**PROBLEM DETAILS:** List every line in this data where the string "Колба" occurs.

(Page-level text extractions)
· · · · ·
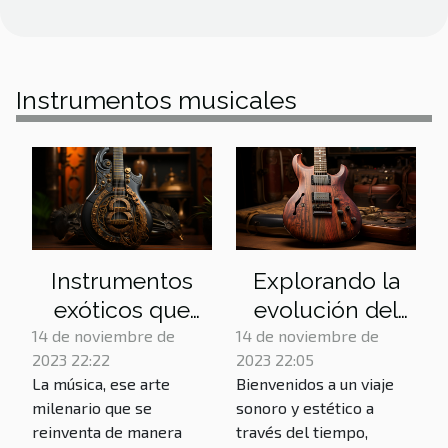
Instrumentos musicales
Instrumentos
Explorando la
exóticos que
evolución del
están
diseño de
14 de noviembre de
14 de noviembre de
2023 22:22
2023 22:05
revolucionando
guitarras
La música, ese arte
Bienvenidos a un viaje
la música
eléctricas
milenario que se
sonoro y estético a
reinventa de manera
través del tiempo,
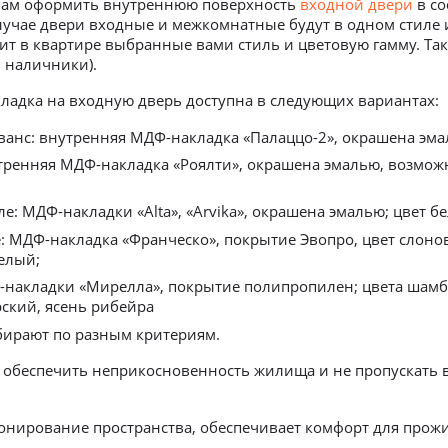
 вам оформить внутреннюю поверхность
входной двери
в со
случае двери входные и межкомнатные будут в одном стиле 
т в квартире выбранные вами стиль и цветовую гамму. Так
 наличники).
ладка на входную дверь доступна в следующих вариантах:
ванс: внутренняя МДФ-накладка «Палаццо-2», окрашена эма
тренняя МДФ-накладка «Роялти», окрашена эмалью, возможн
е: МДФ-накладки «Alta», «Arvika», окрашена эмалью; цвет б
: МДФ-накладка «Франческо», покрытие Эвопро, цвет слоно
белый;
-накладки «Мирелла», покрытие полипропилен; цвета шамбо
ский, ясень рибейра
ирают по разным критериям.
 обеспечить неприкосновенность жилища и не пропускать в
зонирование пространства, обеспечивает комфорт для про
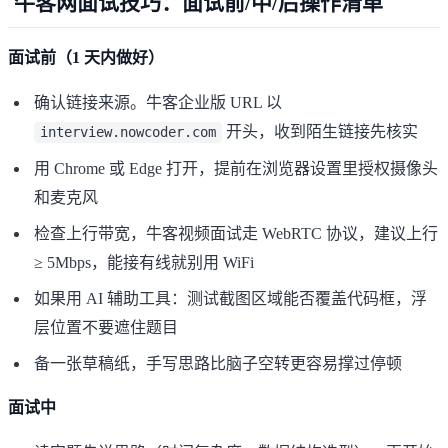
牛客网面试技巧：面试前/中/后操作清单
面试前（1 天内做好）
确认链接来源。牛客企业版 URL 以
开头，收到陌生链接先核实
interview.nowcoder.com
用 Chrome 或 Edge 打开，提前在浏览器设置里授权摄像头
和麦克风
检查上行带宽，牛客视频面试走 WebRTC 协议，建议上行
≥ 5Mbps，能接有线就别用 WiFi
如果用 AI 辅助工具：测试截图区域能否覆盖代码框，浮
层位置不要遮住题目
备一张草稿纸，手写思路比脑子空转更容易撑过停顿
面试中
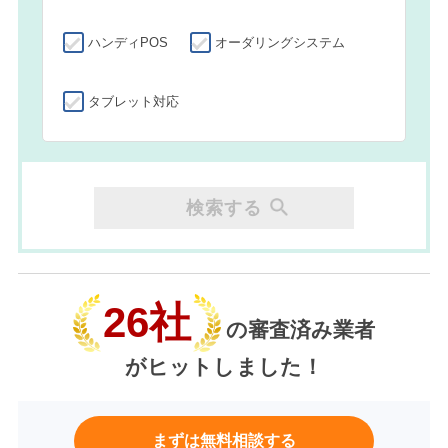
ハンディPOS
オーダリングシステム
タブレット対応
検索する
26社
の審査済み業者
がヒットしました！
まずは無料相談する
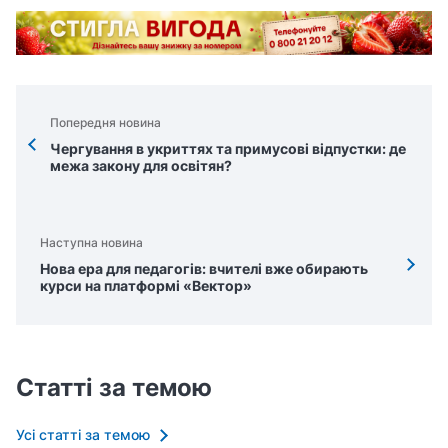
Попередня новина
Чергування в укриттях та примусові відпустки: де
межа закону для освітян?
Наступна новина
Нова ера для педагогів: вчителі вже обирають
курси на платформі «Вектор»
Статті за темою
Усі статті за темою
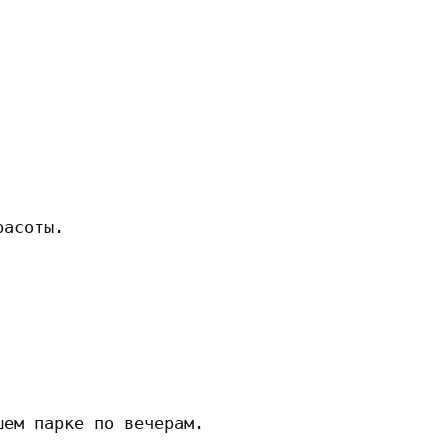
асоты.

ем парке по вечерам.
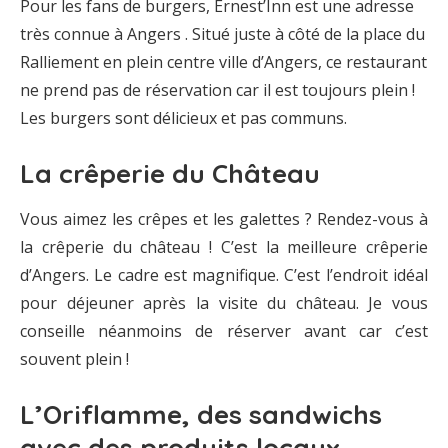
Pour les fans de burgers, Ernest’Inn est une adresse
très connue à Angers . Situé juste à côté de la place du
Ralliement en plein centre ville d’Angers, ce restaurant
ne prend pas de réservation car il est toujours plein !
Les burgers sont délicieux et pas communs.
La crêperie du Château
Vous aimez les crêpes et les galettes ? Rendez-vous à
la crêperie du château ! C’est la meilleure crêperie
d’Angers. Le cadre est magnifique. C’est l’endroit idéal
pour déjeuner après la visite du château. Je vous
conseille néanmoins de réserver avant car c’est
souvent plein !
L’Oriflamme, des sandwichs
avec des produits locaux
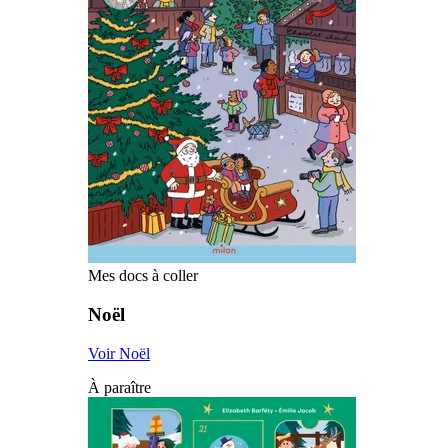
Mes docs à coller
Noël
Voir Noël
À paraître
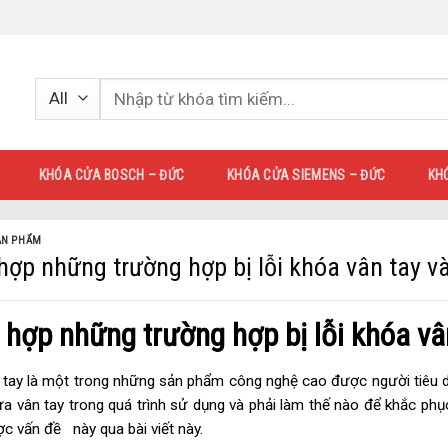
KHÓA CỬA BOSCH – ĐỨC
KHÓA CỬA SIEMENS – ĐỨC
KH
ẢN PHẨM
hợp những trường hợp bị lỗi khóa vân tay v
hợp những trường hợp bị lỗi khóa vâ
tay là một trong những sản phẩm công nghệ cao được người tiêu d
a vân tay trong quá trình sử dụng và phải làm thế nào để khắc phụ
ợc vấn đề
này qua bài viết này.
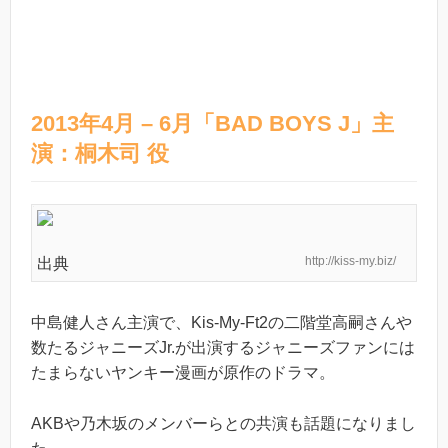
2013年4月 – 6月「BAD BOYS J」主
演：桐木司 役
http://kiss-my.biz/
出典
中島健人さん主演で、Kis-My-Ft2の二階堂高嗣さんや
数たるジャニーズJr.が出演するジャニーズファンには
たまらないヤンキー漫画が原作のドラマ。
AKBや乃木坂のメンバーらとの共演も話題になりまし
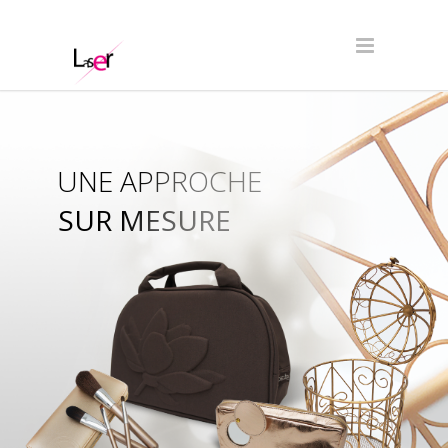
UNE APPROCHE
SUR MESURE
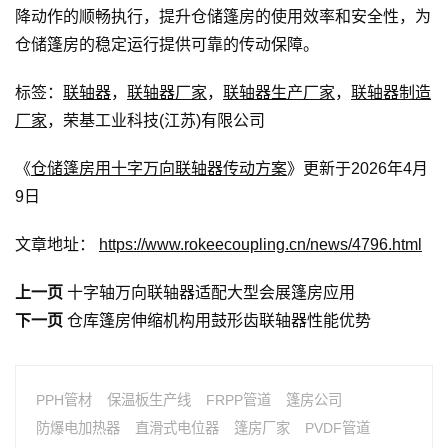
降动作的顺畅执行，提升仓储篷房的使用效率和安全性，为
仓储篷房的稳定运行提供可靠的传动保障。
标签：
联轴器
，
联轴器厂家
，
联轴器生产厂家
，
联轴器制造
厂家
，荣基工业科技(江苏)有限公司
《
仓储篷房用十字万向联轴器传动方案
》更新于2026年4月
9日
文章地址：
https://www.rokeecoupling.cn/news/4796.html
上一页
十字轴万向联轴器适配大型会展篷房应用
下一页
仓库篷房伸缩机构用鼓形齿联轴器性能优势
PPH管材
保温板生产线
FRPP管道
篷房公司
防爆电加热器
直滑式电位器
篷房厂家
PVDF管道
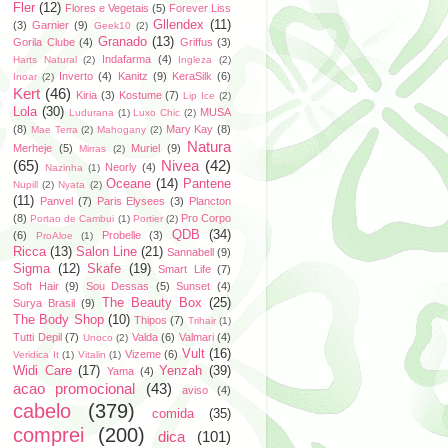
Fler
(12)
Flores e Vegetais
(5)
Forever Liss
Gllendex
(11)
(3)
Garnier
(9)
Geek10
(2)
Granado
(13)
Gorila Clube
(4)
Griffus
(3)
Indafarma
(4)
Harts Natural
(2)
Ingleza
(2)
Inverto
(4)
Kanitz
(9)
KeraSilk
(6)
Inoar
(2)
Kert
(46)
Kiria
(3)
Kostume
(7)
Lip Ice
(2)
Lola
(30)
MUSA
Ludurana
(1)
Luxo Chic
(2)
(8)
Mary Kay
(8)
Mae Terra
(2)
Mahogany
(2)
Natura
Merheje
(5)
Muriel
(9)
Mirras
(2)
(65)
Nivea
(42)
Neorly
(4)
Nazinha
(1)
Oceane
(14)
Pantene
Nupill
(2)
Nyata
(2)
(11)
Panvel
(7)
Paris Elysees
(3)
Plancton
(8)
Pro Corpo
Portao de Cambui
(1)
Portier
(2)
QDB
(34)
(6)
Probelle
(3)
ProAloe
(1)
Ricca
(13)
Salon Line
(21)
Sannabell
(9)
Sigma
(12)
Skafe
(19)
Smart Life
(7)
Soft Hair
(9)
Sou Dessas
(5)
Sunset
(4)
The Beauty Box
(25)
Surya Brasil
(9)
The Body Shop
(10)
Thipos
(7)
Trihair
(1)
Tutti Depil
(7)
Valda
(6)
Valmari
(4)
Unoco
(2)
Vult
(16)
Vizeme
(6)
Veridica It
(1)
Vitalin
(1)
Widi Care
(17)
Yenzah
(39)
Yama
(4)
acao promocional
(43)
aviso
(4)
cabelo
(379)
comida
(35)
comprei
(200)
dica
(101)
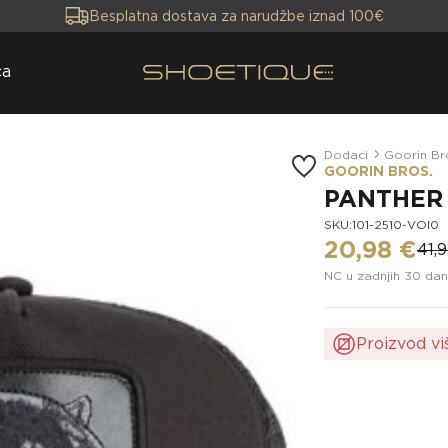
Besplatna dostava za narudžbe iznad 100€
ca
Dodaci
Goorin Br
GOORIN BROS.
PANTHER
SKU:101-2510-VOI0
20,98 €
41,
NC u zadnjih 30 dan
Proizvod vi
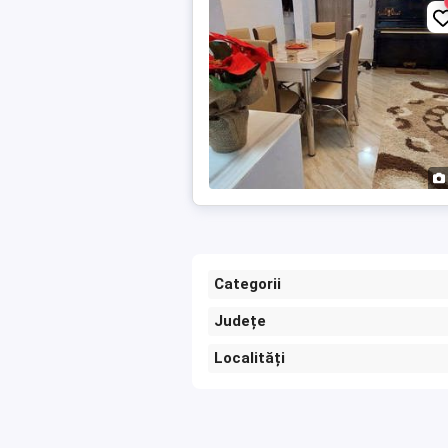
Categorii
Județe
Localități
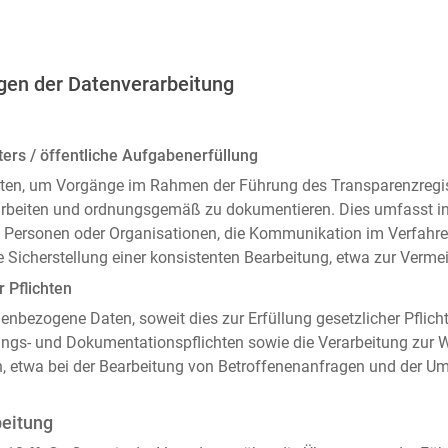
gen der Datenverarbeitung
ers / öffentliche Aufgabenerfüllung
ten, um Vorgänge im Rahmen der Führung des Transparenzregiste
arbeiten und ordnungsgemäß zu dokumentieren. Dies umfasst i
 Personen oder Organisationen, die Kommunikation im Verfahren
 Sicherstellung einer konsistenten Bearbeitung, etwa zur Ver
r Pflichten
enbezogene Daten, soweit dies zur Erfüllung gesetzlicher Pflicht
ngs- und Dokumentationspflichten sowie die Verarbeitung zur
n, etwa bei der Bearbeitung von Betroffenenanfragen und der 
beitung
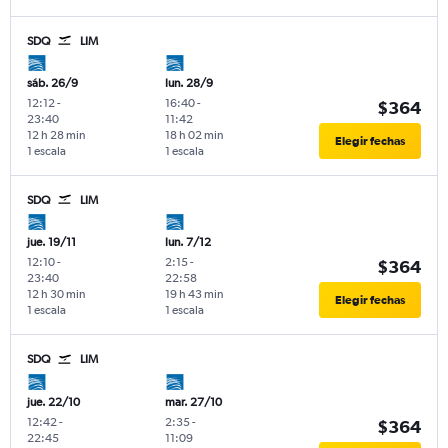
SDQ
LIM
sáb. 26/9
lun. 28/9
12:12
-
16:40
-
$364
23:40
11:42
12 h 28 min
18 h 02 min
Elegir fechas
1 escala
1 escala
SDQ
LIM
jue. 19/11
lun. 7/12
12:10
-
2:15
-
$364
23:40
22:58
12 h 30 min
19 h 43 min
Elegir fechas
1 escala
1 escala
SDQ
LIM
jue. 22/10
mar. 27/10
12:42
-
2:35
-
$364
22:45
11:09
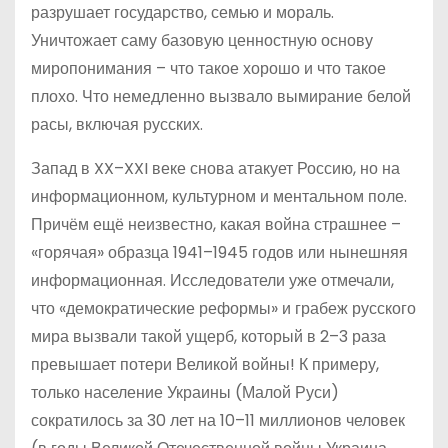
разрушает государство, семью и мораль.
Уничтожает саму базовую ценностную основу
миропонимания – что такое хорошо и что такое
плохо. Что немедленно вызвало вымирание белой
расы, включая русских.
Запад в XX–XXI веке снова атакует Россию, но на
информационном, культурном и ментальном поле.
Причём ещё неизвестно, какая война страшнее –
«горячая» образца 1941–1945 годов или нынешняя
информационная. Исследователи уже отмечали,
что «демократические реформы» и грабеж русского
мира вызвали такой ущерб, который в 2–3 раза
превышает потери Великой войны! К примеру,
только население Украины (Малой Руси)
сократилось за 30 лет на 10–11 миллионов человек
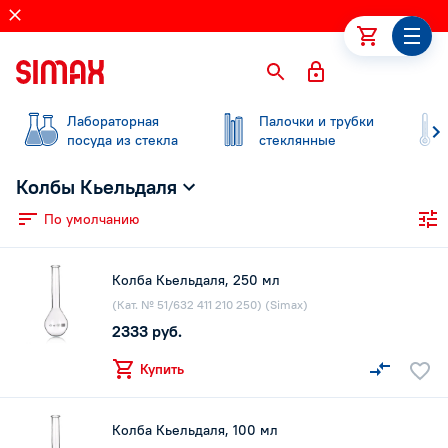
Лабораторная
Палочки и трубки
посуда из стекла
стеклянные
Колбы Кьельдаля
По умолчанию
Колба Кьельдаля, 250 мл
(Кат. № 51/632 411 210 250) (Simax)
2333 руб.
Купить
Колба Кьельдаля, 100 мл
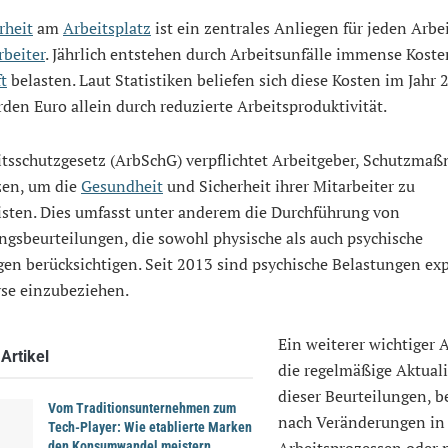
rheit
am
Arbeitsplatz
ist ein zentrales Anliegen für jeden Arbe
rbeiter
. Jährlich entstehen durch Arbeitsunfälle immense Kosten
t
belasten. Laut Statistiken beliefen sich diese Kosten im Jahr 
rden Euro allein durch reduzierte Arbeitsproduktivität.
itsschutzgesetz (ArbSchG) verpflichtet Arbeitgeber, Schutzm
en, um die
Gesundheit
und Sicherheit ihrer Mitarbeiter zu
isten. Dies umfasst unter anderem die Durchführung von
gsbeurteilungen, die sowohl physische als auch psychische
en berücksichtigen. Seit 2013 sind psychische Belastungen expl
yse einzubeziehen.
Ein weiterer wichtiger A
Artikel
die regelmäßige Aktual
dieser Beurteilungen, 
Vom Traditionsunternehmen zum
nach Veränderungen in
Tech-Player: Wie etablierte Marken
Arbeitsprozessen oder 
den Konsumwandel meistern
· · · · ·
**ANSWER BOX:**
Колба Кьельдаля, 250 мл
Колба Кьельдаля, 100 мл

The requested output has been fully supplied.